In 1967, five families from the Woodburn area migrated north to the Kenai Peninsula in Alaska, desiring further isolation from society. There they founded Nikolaevsk, and many became fishermen. Due to a conflict over ordination of priests among residents of Nikolaevsk, five priestless families founded a new village, Berezovka, near Willow, Alaska in 1984.

==Demographics and geography==

===Canada===
About 500 Old Believers live in Alberta, forming most of the Old Believer population of Canada. One congregation is near Hines Creek, and another is in Lac La Biche.

===United States===

A Voice of America report on the Old Believer community in Nikolaevsk, Alaska

The largest community of Old Believers in North America is located in Oregon, and numbers around 10,000. As of 2017, there were eleven sobors (prayer halls) in Oregon. According to Alexander Dolitsky, the prayer halls in Oregon reflect the divides among Old Believers in the state into three groups: those who migrated from Harbin, Xinjiang, and Turkey.

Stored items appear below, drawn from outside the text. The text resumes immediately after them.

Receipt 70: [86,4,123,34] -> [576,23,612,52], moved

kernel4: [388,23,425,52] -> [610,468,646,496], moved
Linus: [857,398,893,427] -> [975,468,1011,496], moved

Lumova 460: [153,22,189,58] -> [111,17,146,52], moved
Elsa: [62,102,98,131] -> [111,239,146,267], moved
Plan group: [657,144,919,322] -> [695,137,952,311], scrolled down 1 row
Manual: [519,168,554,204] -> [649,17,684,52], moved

The largest Old Believer settlement in Alaska is Nikolaevsk. In total there are around 2,000 Old Believers in Alaska.

The Church of the Nativity in Erie, Pennsylvania remains the largest congregation in the eastern US.

==Factions==
===Priestless===
The priestless (bezpopovtsy) communities in the eastern United States (Pennsylvania, Michigan, New York, and New Jersey) descend from the original late 19th-century cohort of Old Believer immigrants from present-day Poland, the Baltics, and northwestern Russia. They are mostly Pomortsy, with a small minority of Fedoseevtsy who integrated into the larger community.

===Priested===
There is a priested (popovtsy) congregation in Nikolaevsk, Alaska (centered on the Church of Saint Nicholas, part of the Belokrinitskaya Hierarchy).